■ **Task inputs**:
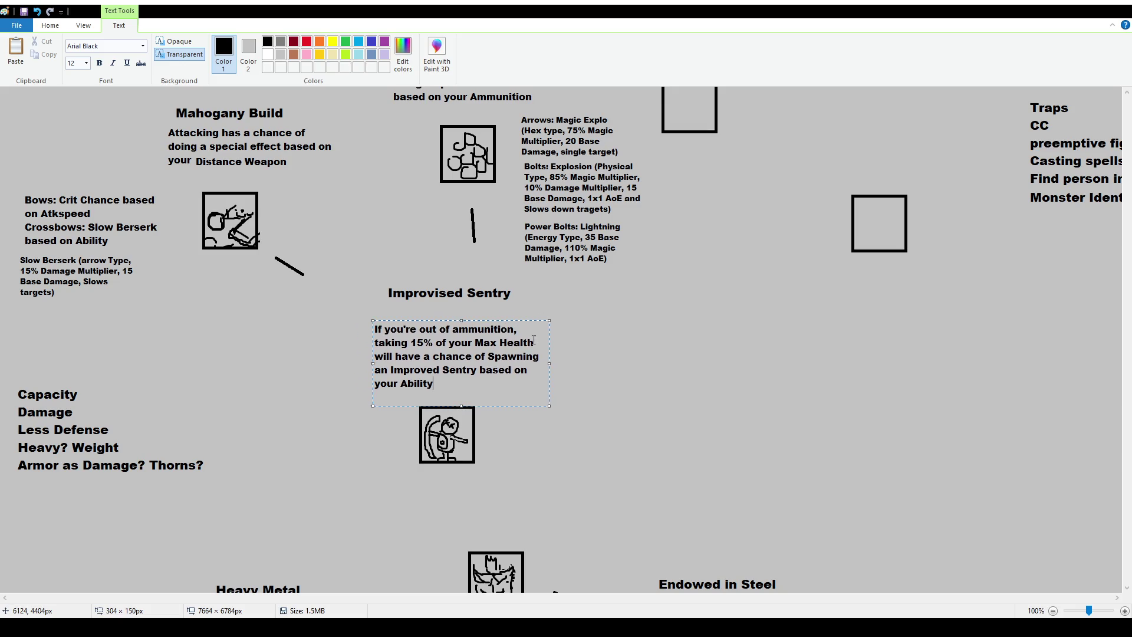
{"action": "left_click", "coordinate": [533, 343]}
{"action": "type", "text": "as Damage"}
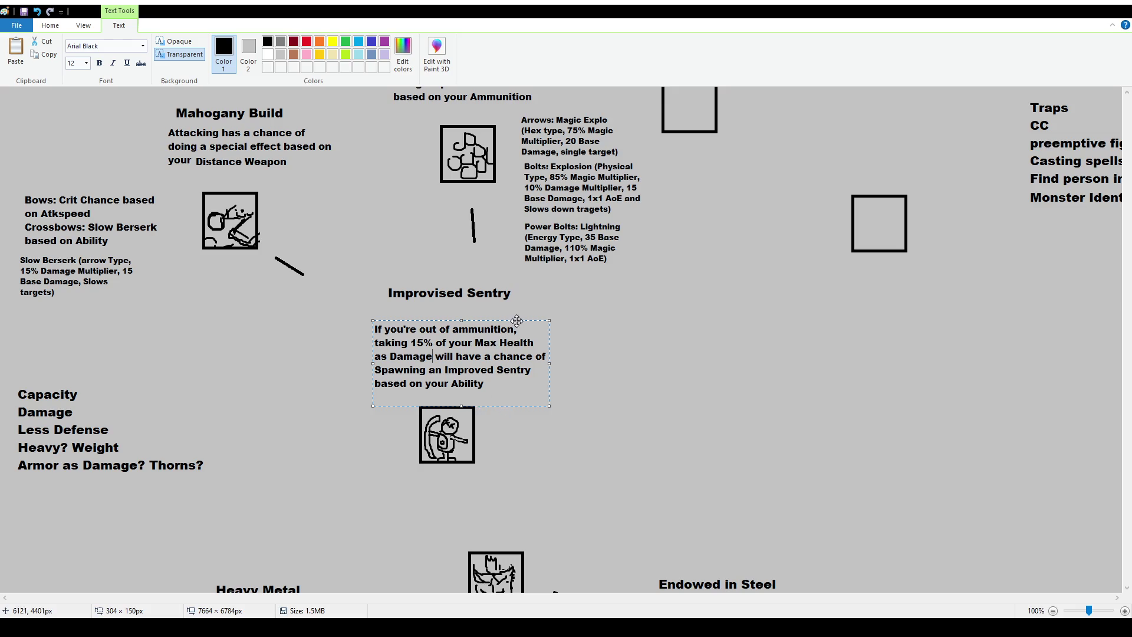
{"action": "left_click_drag", "start_coordinate": [516, 320], "coordinate": [520, 325]}
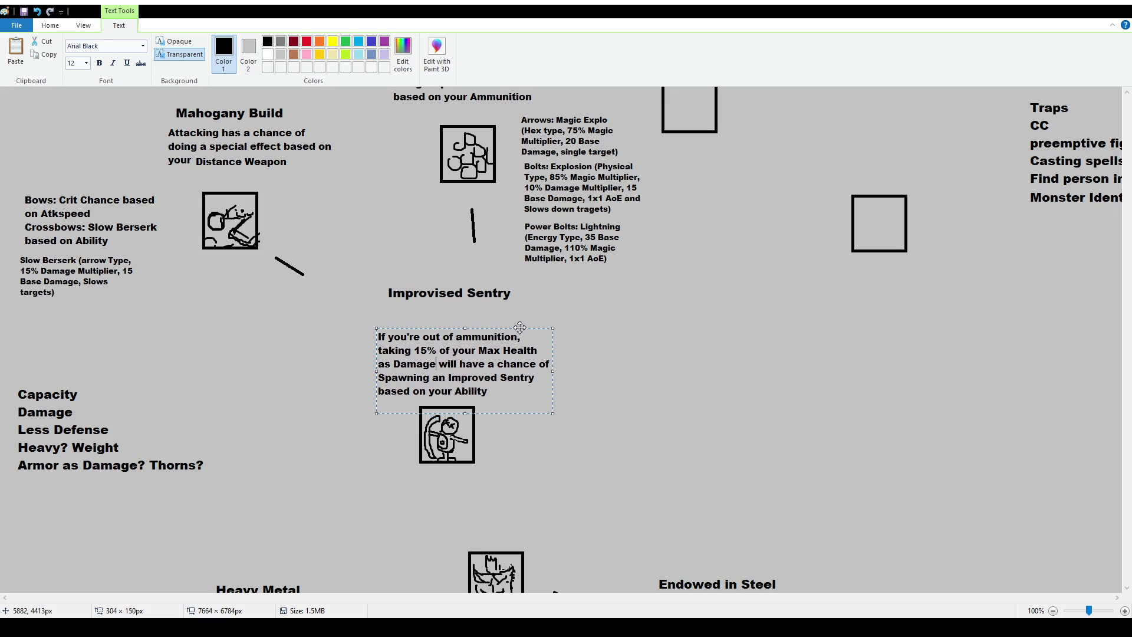
{"action": "left_click", "coordinate": [506, 300]}
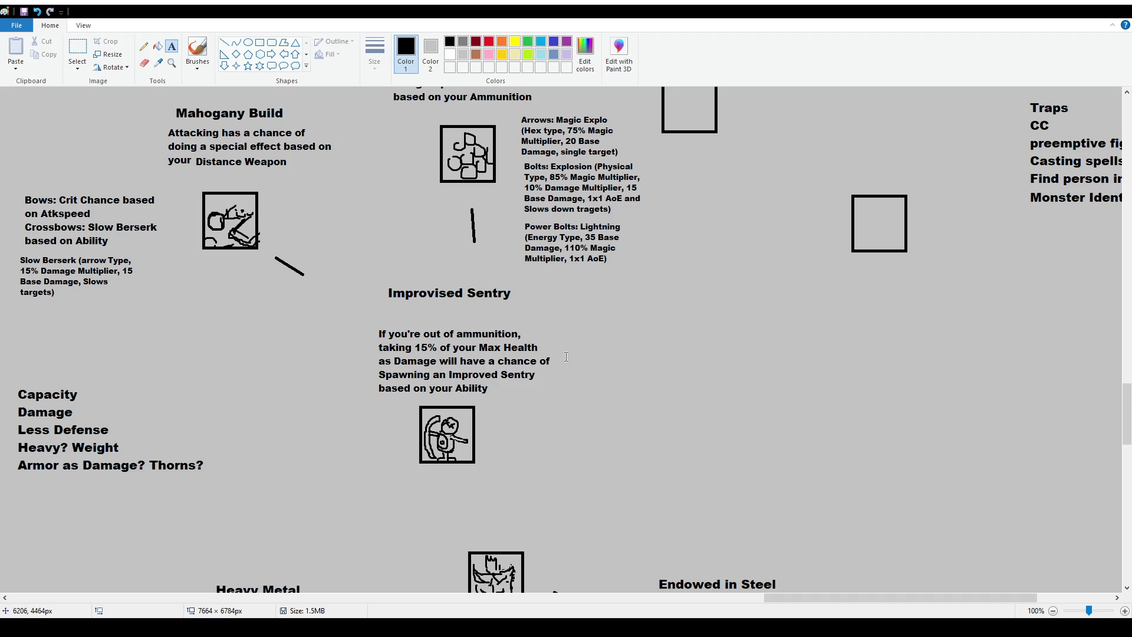
Step: Select the 'Improvised Sentry' heading, drag it down about 33 px and deselect
{"action": "left_click", "coordinate": [77, 48]}
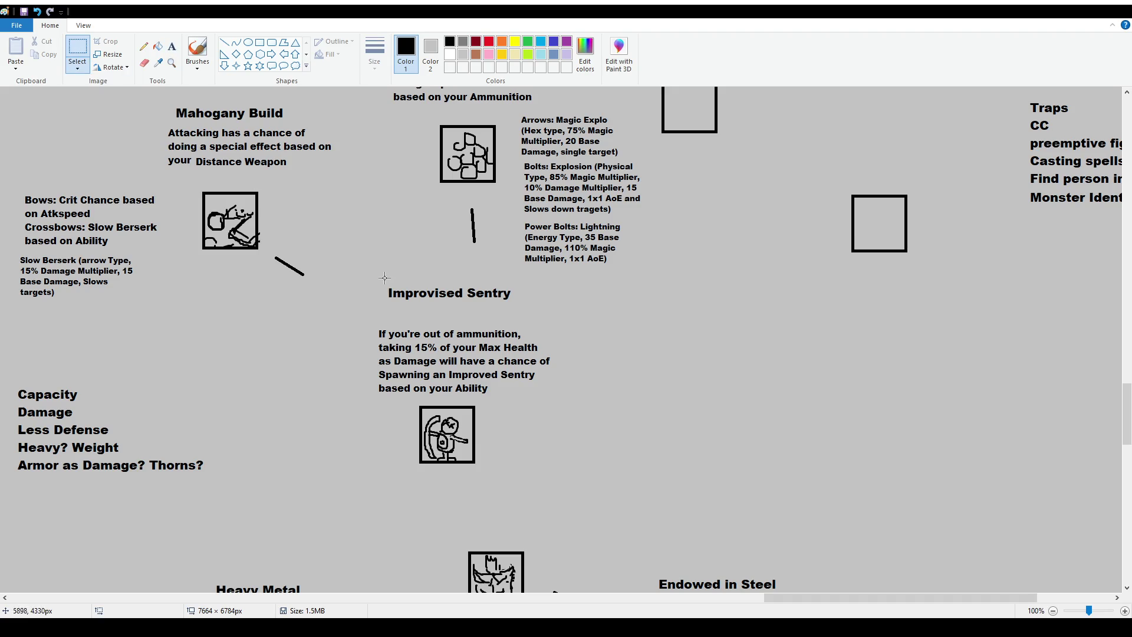
{"action": "mouse_move", "coordinate": [384, 277]}
{"action": "left_mouse_down"}
{"action": "mouse_move", "coordinate": [529, 302]}
{"action": "mouse_move", "coordinate": [509, 313]}
{"action": "left_mouse_up"}
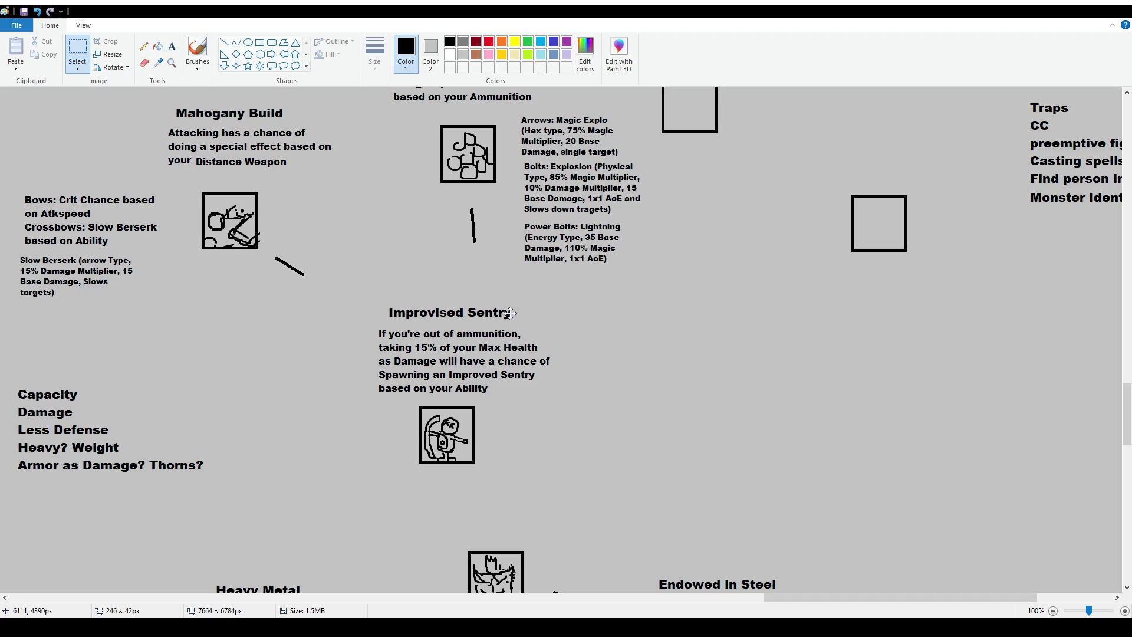
{"action": "left_click", "coordinate": [642, 374]}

■ **Task instructions**:
For this exercise, please reproduce the records above exactly and drop the images.

■ **Solved exercise**:
{"action": "left_click", "coordinate": [533, 343]}
{"action": "type", "text": "as Damage"}
{"action": "left_click_drag", "start_coordinate": [516, 320], "coordinate": [520, 325]}
{"action": "left_click", "coordinate": [506, 300]}
Step: Select the 'Improvised Sentry' heading, drag it down about 33 px and deselect
{"action": "left_click", "coordinate": [77, 48]}
{"action": "mouse_move", "coordinate": [384, 277]}
{"action": "left_mouse_down"}
{"action": "mouse_move", "coordinate": [529, 302]}
{"action": "mouse_move", "coordinate": [509, 313]}
{"action": "left_mouse_up"}
{"action": "left_click", "coordinate": [642, 374]}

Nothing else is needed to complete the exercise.